Hes jokes
Leave a man on a plane, and he flies for a day.
Throw a man off a plane, and he flies for the rest of his life.
Vince Li doesn't eat comedians. He says they taste funny.
What does the blind man say when he walks past the fish market?
"Hello, ladies!"
What happened to the frog that partied illegally?
He got TOAD away!
Why can't Juice WRLD hit rock bottom?
Because he's too high.
I told my therapist I feel suicidal. He charged me in advance.
I have a friend who's a suicide bomber. He's a blast at parties.
What does Michael Jackson say when it gets hot?
He-he-eat!
I know a man who gave up smoking, drinking, sex, and rich food. He was healthy right up to the day he killed himself.

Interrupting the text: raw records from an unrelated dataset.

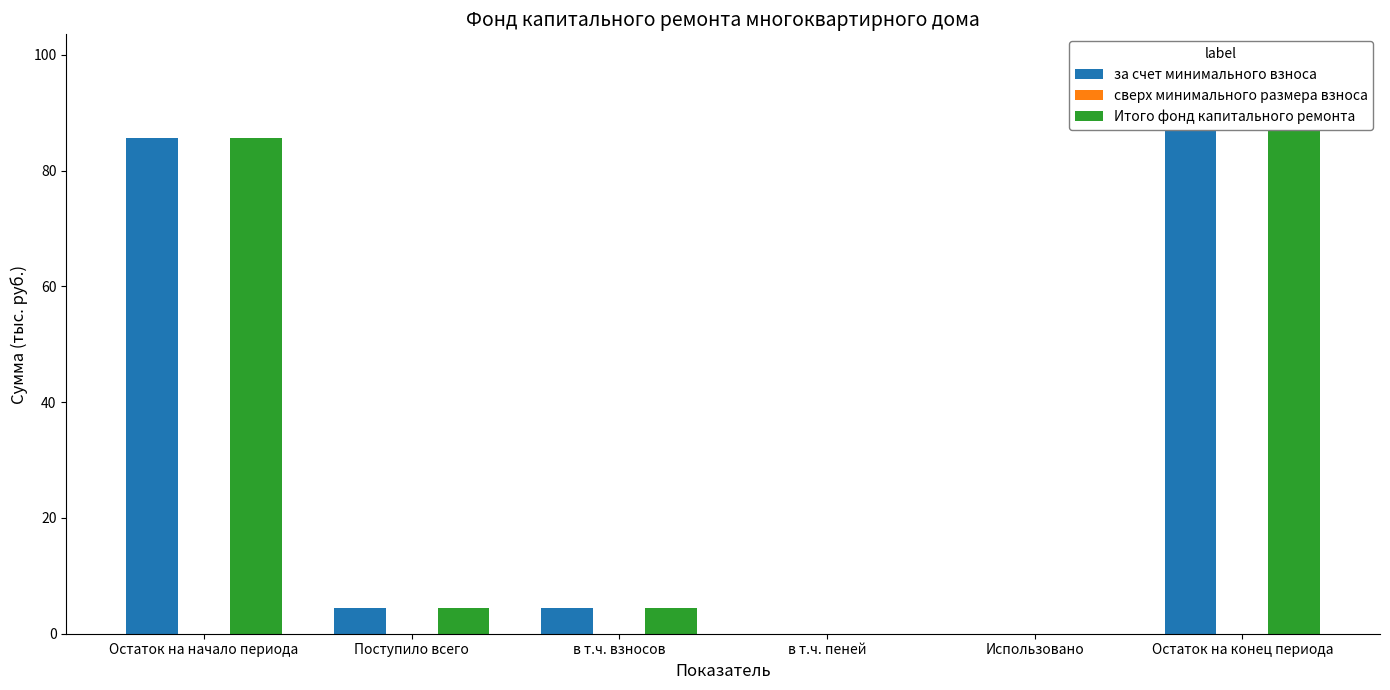

Reading right to left, transcribe all the data shown in this chart.

за счет минимального взноса: 90.0	0.0	0.0	4.5	4.5	85.5
сверх минимального размера взноса: 0.0	0.0	0.0	0.0	0.0	0.0
Итого фонд капитального ремонта: 90.0	0.0	0.0	4.5	4.5	85.5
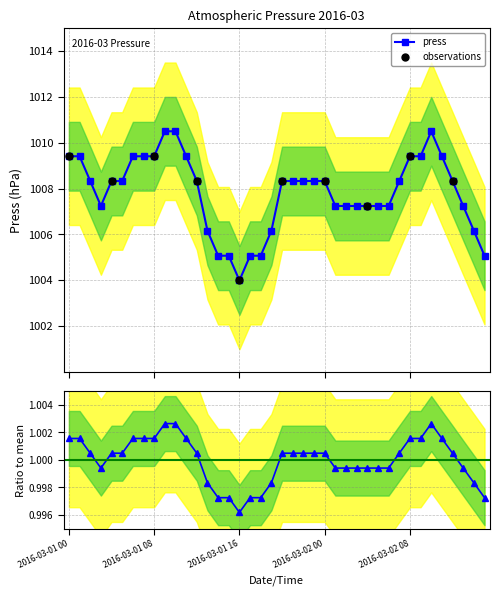

Between 2016-03-01 16 and 2016-03-01 02, which is larger?

2016-03-01 02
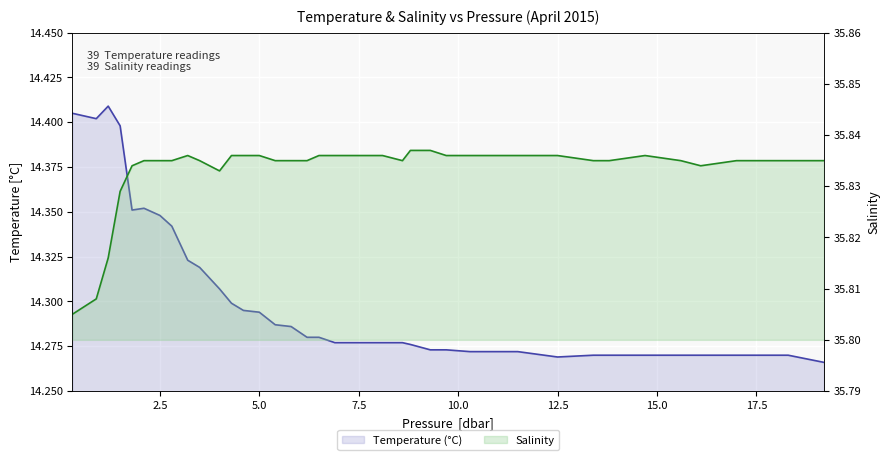

How many Temperature (°C) values are between 14 and 15?

39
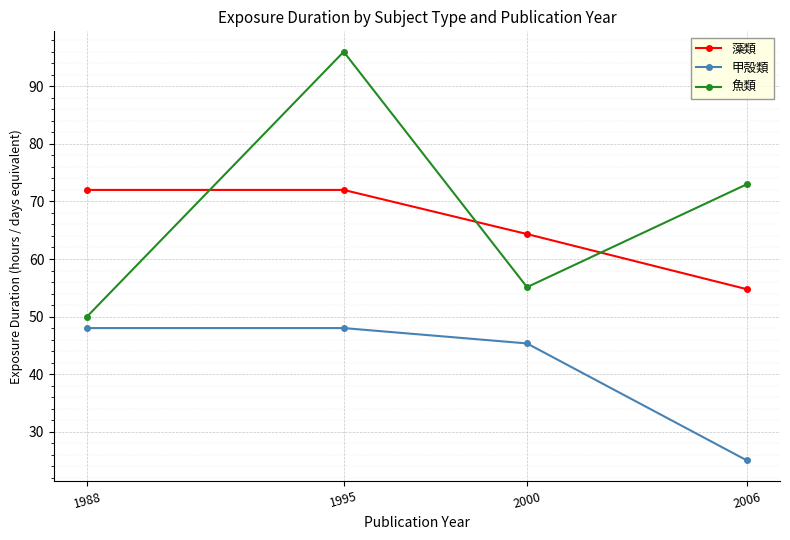

At which label is 魚類 closest to 73?

2006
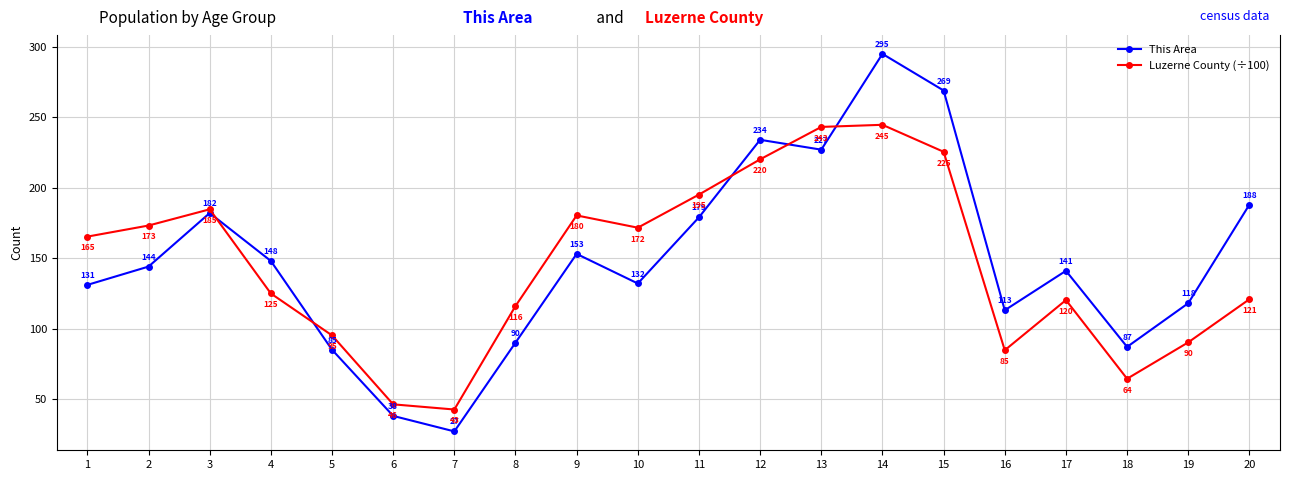

How many intersections are there between This Area and Luzerne County (÷100)?

5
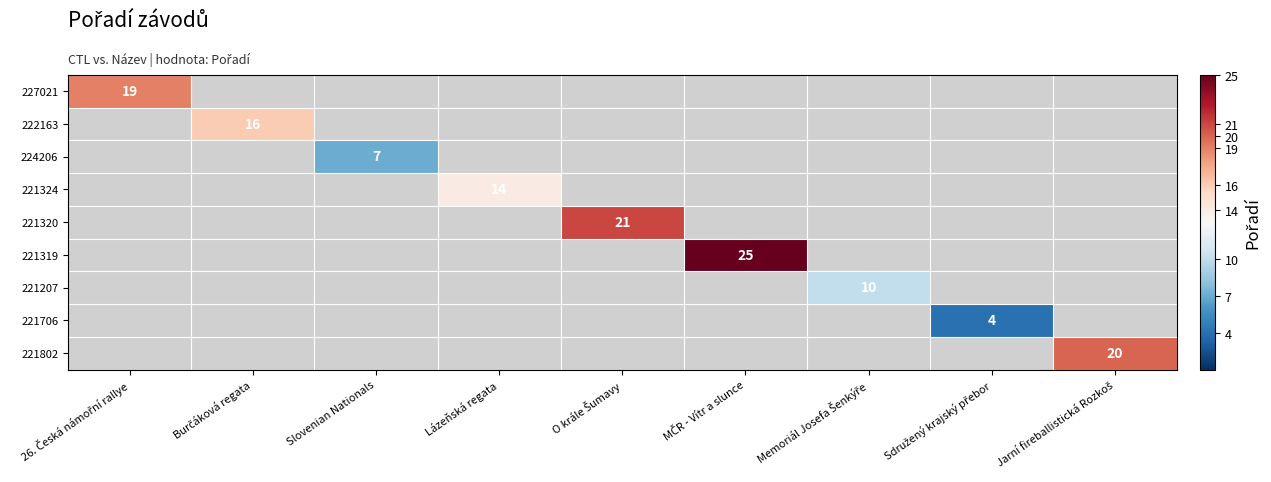

The value of 221324 at Lázeňská regata is 14. True or false?

True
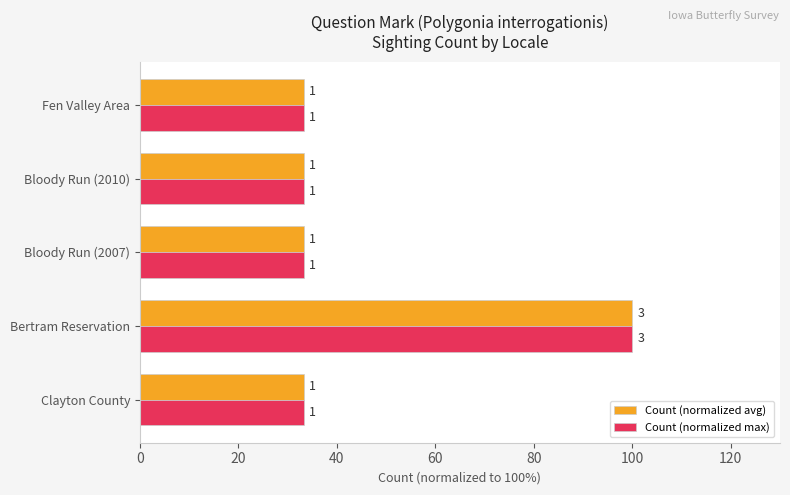

What are all the series names shown in the legend?

Count (normalized avg), Count (normalized max)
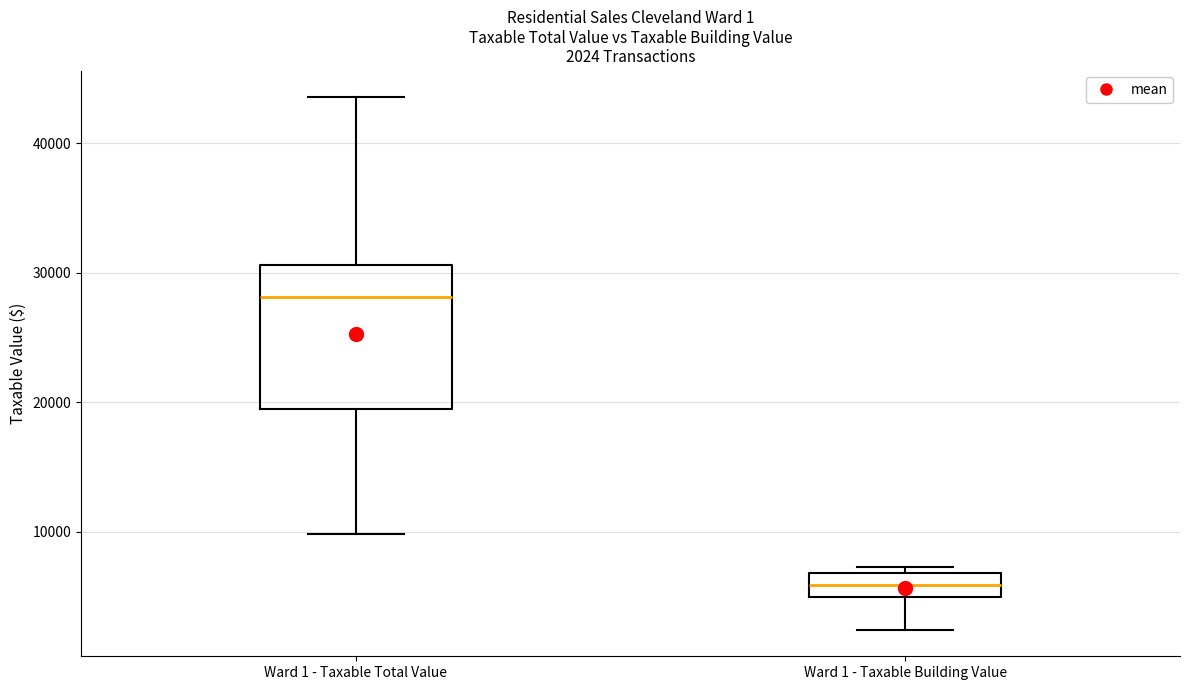

Which box has the highest median line?

Ward 1 - Taxable Total Value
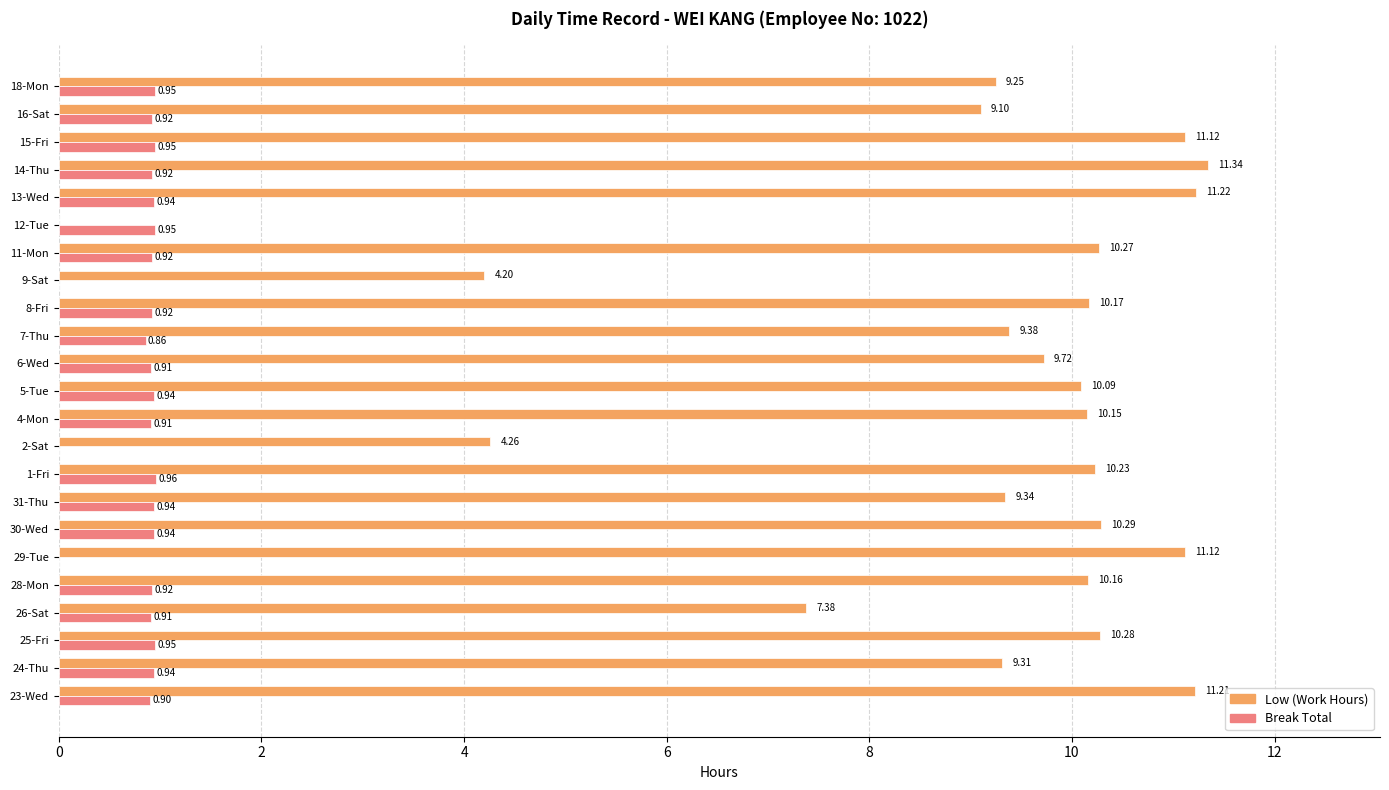

What is the sum of the Low (Work Hours) values at 15-Fri and 25-Fri?

21.4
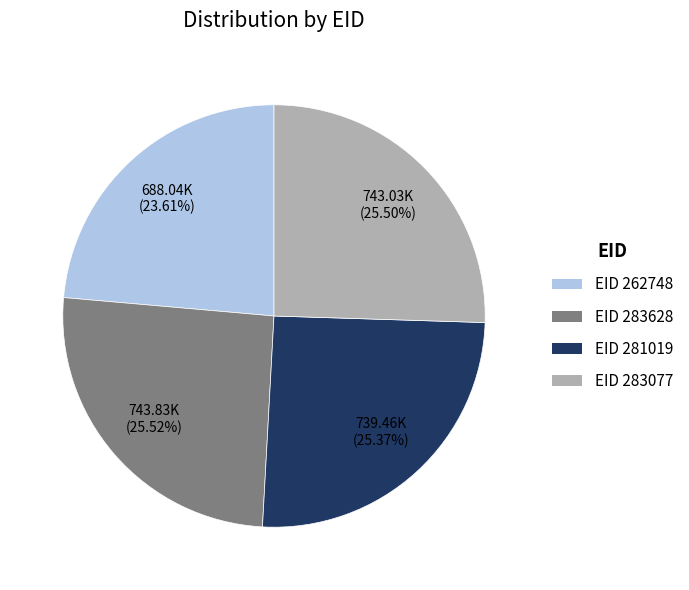

True or false: EID 283077 accounts for 40% of the total.

False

My dog is called Syndrome. He jumps up at me and I shout, "Down, Syndrome! Down, Syndrome!"
Why didn't Michael Jackson have a girlfriend? He's afraid of women.
A physicist sees a young man about to jump off the Empire State Building.
He yells, "Don't do it! You have so much potential!"
How many white police officers does it take to push an African-American gentleman down the stairs?
Push?! He fell...
What does Michael Jackson say when he grabs his crotch? I never noticed that before.
What does Michael Jackson say when he gets hard? Ow!
Michael Jackson was the King of Pop until he got burned by Pepsi. Now, Pepsi is the hero, and now, we know the rest of the story.
The girl asks her boyfriend, "Are you jealous of my heart?"
He says, "No."
She says, "Because it's pumping in me and you're not."
The warden gave them a choice of three ways to die: to be shot, to be hung, or to be injected with the AIDS virus for a slow death.
So the German said, "Shoot me right in the head." Boom, he was dead instantly.
Then the Italian said, "Just hang me." Snap, he was dead.
Then the Irishman said, "Give me some of that AIDS stuff." They gave him the shot, and the Irishman fell down laughing. The guards looked at each other and wondered what was wrong with this guy.
Then the Irishman said, "Give me another one of those shots," so the guards did. Now he was laughing so hard, tears rolled from his eyes and he doubled over.
Finally, the warden said, "What is wrong with you?"
The Irishman replied, "You guys are so stupid... I'm wearing a condom!"
Why did Playboi Carti’s partner complain about their love life? Because he kept repeating the same track and never reached the climax.
A school shooter enters a kindergarten classroom. Little Timmy says, “He’s my daddy!”
The teacher, Mr. Mortez, screams. Little Timmy then says, “Mr. Mortez, my daddy says you’re a big fat whale and he wants to roll you all the way to Canada!” *pushes Mr. Mortez* Little Timmy says, “Hail f**king Canada!”